Aprovechando la confusión, el hombre mayor se apresuró y tomó al bebé en sus brazos. Con una rapidez inhumana, desapareció en la noche, dejando atrás a un Killian agonizante.
Cuando el joven finalmente despertó, solo quedaba el eco del viento y el vacío devastador de su pérdida. Con el corazón destrozado, sosteniendo el cuerpo inerte de su esposa entre sus brazos, sintió un ardor oscurecer su alma.
—Juro por mi esposa y por mi hijo que me vengaré... —susurró, con la voz ahogada por el dolor—. ¡Lo juro!
En otro lugar...
Lorena Sánchez se encontraba sentada en una sala de espera blanca y fría. Su pierna temblaba de los nervios mientras su corazón palpitaba aceleradamente. Minutos después, una enfermera la llamó.
—Señorita Sánchez, puede pasar.
Entró al consultorio y se sentó frente a la doctora, quien la observó con una expresión de lástima tras ajustar sus gafas.
—Doctora... ¿tengo algo grave? —preguntó, sintiendo su estómago encogerse.
La doctora suspiró.
—Lo siento mucho... pero tienes una enfermedad muy grave.
El mundo pareció detenerse.
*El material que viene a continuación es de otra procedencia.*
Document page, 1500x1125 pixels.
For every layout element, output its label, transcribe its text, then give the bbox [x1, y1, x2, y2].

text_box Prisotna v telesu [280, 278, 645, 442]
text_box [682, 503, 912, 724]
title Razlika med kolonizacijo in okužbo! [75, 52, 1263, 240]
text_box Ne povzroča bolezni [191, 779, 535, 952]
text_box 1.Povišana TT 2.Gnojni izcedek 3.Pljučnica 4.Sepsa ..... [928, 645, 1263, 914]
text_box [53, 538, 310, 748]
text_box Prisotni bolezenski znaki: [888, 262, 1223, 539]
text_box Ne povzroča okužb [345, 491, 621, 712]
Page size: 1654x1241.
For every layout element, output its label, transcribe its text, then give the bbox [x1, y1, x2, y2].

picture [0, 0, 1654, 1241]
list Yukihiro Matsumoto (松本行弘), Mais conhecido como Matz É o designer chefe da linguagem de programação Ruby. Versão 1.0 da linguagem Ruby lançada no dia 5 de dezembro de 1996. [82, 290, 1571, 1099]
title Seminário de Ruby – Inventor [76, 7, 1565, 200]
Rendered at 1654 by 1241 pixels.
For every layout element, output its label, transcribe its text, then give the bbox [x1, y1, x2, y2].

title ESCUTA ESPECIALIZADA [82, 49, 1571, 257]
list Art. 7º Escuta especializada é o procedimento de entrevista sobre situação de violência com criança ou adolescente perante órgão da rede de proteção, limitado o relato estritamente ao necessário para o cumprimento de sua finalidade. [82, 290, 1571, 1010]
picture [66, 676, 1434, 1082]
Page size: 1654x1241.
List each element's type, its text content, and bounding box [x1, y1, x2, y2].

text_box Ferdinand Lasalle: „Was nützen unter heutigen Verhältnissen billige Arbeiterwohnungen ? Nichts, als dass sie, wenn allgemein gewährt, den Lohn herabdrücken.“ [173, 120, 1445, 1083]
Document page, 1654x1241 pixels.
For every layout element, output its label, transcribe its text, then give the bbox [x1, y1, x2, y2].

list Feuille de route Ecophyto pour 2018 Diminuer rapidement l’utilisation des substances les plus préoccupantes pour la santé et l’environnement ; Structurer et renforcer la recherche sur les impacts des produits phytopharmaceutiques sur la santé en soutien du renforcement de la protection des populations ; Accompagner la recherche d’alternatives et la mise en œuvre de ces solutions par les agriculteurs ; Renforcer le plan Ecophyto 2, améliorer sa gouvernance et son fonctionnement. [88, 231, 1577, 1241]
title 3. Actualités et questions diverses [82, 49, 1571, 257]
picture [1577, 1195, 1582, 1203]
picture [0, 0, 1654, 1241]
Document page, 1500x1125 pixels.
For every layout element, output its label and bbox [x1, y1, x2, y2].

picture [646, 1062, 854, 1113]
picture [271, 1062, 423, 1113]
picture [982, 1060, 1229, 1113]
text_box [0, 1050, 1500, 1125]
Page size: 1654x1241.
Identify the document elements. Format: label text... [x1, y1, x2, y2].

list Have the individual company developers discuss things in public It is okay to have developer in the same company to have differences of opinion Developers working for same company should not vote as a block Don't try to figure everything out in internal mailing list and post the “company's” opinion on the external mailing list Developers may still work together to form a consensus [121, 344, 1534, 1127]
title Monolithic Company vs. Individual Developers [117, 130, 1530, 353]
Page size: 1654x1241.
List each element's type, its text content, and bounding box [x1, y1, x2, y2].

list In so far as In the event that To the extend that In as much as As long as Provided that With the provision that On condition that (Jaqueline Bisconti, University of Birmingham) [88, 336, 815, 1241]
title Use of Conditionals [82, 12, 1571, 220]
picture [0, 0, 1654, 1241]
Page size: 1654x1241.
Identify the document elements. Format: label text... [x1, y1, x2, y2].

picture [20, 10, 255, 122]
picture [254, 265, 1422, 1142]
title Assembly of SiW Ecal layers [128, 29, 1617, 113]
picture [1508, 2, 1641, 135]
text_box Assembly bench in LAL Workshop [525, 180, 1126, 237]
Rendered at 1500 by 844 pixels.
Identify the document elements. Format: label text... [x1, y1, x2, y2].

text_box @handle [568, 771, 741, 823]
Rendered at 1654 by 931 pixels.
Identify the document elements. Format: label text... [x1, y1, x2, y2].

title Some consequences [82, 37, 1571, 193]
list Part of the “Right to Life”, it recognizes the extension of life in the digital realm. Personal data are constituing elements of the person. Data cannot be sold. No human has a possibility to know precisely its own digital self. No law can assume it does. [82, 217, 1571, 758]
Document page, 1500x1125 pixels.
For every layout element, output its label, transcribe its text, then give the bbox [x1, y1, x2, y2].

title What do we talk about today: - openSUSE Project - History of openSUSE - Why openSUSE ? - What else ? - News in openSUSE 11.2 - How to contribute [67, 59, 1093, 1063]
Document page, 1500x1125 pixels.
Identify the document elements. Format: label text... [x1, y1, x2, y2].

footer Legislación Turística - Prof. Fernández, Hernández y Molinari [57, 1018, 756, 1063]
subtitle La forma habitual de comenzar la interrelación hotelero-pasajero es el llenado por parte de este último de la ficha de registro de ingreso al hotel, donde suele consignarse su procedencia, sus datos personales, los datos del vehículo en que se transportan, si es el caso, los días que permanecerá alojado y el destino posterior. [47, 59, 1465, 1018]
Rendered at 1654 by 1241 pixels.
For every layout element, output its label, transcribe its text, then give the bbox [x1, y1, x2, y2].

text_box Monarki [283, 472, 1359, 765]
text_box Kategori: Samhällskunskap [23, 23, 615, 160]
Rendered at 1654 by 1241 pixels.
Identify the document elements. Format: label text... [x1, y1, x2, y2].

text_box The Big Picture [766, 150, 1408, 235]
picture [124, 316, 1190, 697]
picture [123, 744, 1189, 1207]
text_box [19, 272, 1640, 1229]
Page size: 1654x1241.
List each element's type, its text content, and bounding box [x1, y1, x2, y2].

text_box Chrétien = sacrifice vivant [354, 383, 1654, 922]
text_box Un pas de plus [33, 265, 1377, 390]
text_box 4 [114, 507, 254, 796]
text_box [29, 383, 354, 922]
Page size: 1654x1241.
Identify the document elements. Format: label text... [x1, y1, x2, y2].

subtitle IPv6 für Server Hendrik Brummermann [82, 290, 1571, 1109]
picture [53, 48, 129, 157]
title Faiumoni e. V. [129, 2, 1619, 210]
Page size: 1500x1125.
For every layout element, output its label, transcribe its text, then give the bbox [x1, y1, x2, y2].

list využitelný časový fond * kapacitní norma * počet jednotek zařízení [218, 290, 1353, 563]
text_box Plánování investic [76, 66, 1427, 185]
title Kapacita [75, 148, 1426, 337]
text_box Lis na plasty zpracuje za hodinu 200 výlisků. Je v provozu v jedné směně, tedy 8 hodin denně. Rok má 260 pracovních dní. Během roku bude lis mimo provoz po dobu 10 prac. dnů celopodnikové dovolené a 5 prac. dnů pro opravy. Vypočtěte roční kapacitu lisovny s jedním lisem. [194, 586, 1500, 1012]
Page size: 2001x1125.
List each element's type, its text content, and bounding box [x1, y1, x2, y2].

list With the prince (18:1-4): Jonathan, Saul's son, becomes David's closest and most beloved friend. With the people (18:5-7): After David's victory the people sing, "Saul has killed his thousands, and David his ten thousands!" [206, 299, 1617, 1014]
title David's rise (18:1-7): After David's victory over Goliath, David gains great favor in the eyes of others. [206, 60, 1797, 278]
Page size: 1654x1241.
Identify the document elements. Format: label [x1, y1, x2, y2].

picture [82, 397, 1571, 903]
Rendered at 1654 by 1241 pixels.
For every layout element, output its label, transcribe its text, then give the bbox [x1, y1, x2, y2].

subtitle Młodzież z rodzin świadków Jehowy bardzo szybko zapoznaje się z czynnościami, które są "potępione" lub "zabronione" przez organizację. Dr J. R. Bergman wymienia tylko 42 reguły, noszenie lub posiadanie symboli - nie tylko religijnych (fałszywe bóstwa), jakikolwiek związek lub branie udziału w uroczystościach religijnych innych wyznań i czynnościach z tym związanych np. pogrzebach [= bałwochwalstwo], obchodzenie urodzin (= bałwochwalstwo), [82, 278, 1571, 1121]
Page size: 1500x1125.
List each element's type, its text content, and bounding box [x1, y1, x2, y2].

Su garganta se secó y sus ojos se llenaron de lágrimas.
—¿Hay una cura?
—Solo una —murmuró la doctora—. Pero es casi imposible... Necesitas encontrar un inmortal que tenga tu mismo tipo de sangre.
Lorena se echó a reír, incrédula.
—¡Eso es absurdo! Los inmortales no existen.
La doctora la miró fijamente.
—Si no los encuentras en seis años, morirás.
El corazón de Lorena se detuvo por un instante.
—Tienes cáncer... Y si empiezas a sangrar por la nariz o la boca, significa que te queda menos tiempo del que crees. Corre... y encuéntralo.